Exercise prompt: Although the records contain pictures, repeat only the text of every line exactly.

Dataset entries START

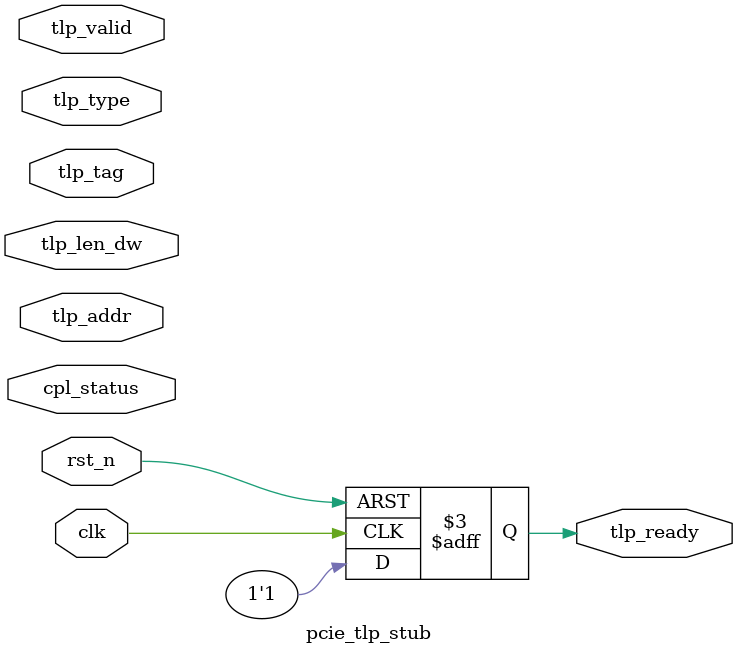
<source format=sv>

`timescale 1ns/1ps

module pcie_tlp_stub #(
  parameter int ADDR_W = 32,
  parameter int LEN_W  = 10,
  parameter int TAG_W  = 8
)(
  input  logic                clk,
  input  logic                rst_n,

  // Input TLP-like interface
  input  logic                tlp_valid,
  output logic                tlp_ready,
  input  logic [2:0]          tlp_type,
  input  logic [ADDR_W-1:0]   tlp_addr,
  input  logic [LEN_W-1:0]    tlp_len_dw,
  input  logic [TAG_W-1:0]    tlp_tag,
  input  logic [1:0]          cpl_status
);

  // Simple ready generation (always ready after reset)
  always_ff @(posedge clk or negedge rst_n) begin
    if (!rst_n)
      tlp_ready <= 1'b0;
    else
      tlp_ready <= 1'b1;
  end

  // NOTE:
  // No internal storage or protocol behavior is modeled.
  // This stub simply accepts transactions when ready/valid handshake occurs.

endmodule

</source>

Dataset entries END

Result of this task:
<source format=sv>

`timescale 1ns/1ps

module pcie_tlp_stub #(
  parameter int ADDR_W = 32,
  parameter int LEN_W  = 10,
  parameter int TAG_W  = 8
)(
  input  logic                clk,
  input  logic                rst_n,

  // Input TLP-like interface
  input  logic                tlp_valid,
  output logic                tlp_ready,
  input  logic [2:0]          tlp_type,
  input  logic [ADDR_W-1:0]   tlp_addr,
  input  logic [LEN_W-1:0]    tlp_len_dw,
  input  logic [TAG_W-1:0]    tlp_tag,
  input  logic [1:0]          cpl_status
);

  // Simple ready generation (always ready after reset)
  always_ff @(posedge clk or negedge rst_n) begin
    if (!rst_n)
      tlp_ready <= 1'b0;
    else
      tlp_ready <= 1'b1;
  end

  // NOTE:
  // No internal storage or protocol behavior is modeled.
  // This stub simply accepts transactions when ready/valid handshake occurs.

endmodule

</source>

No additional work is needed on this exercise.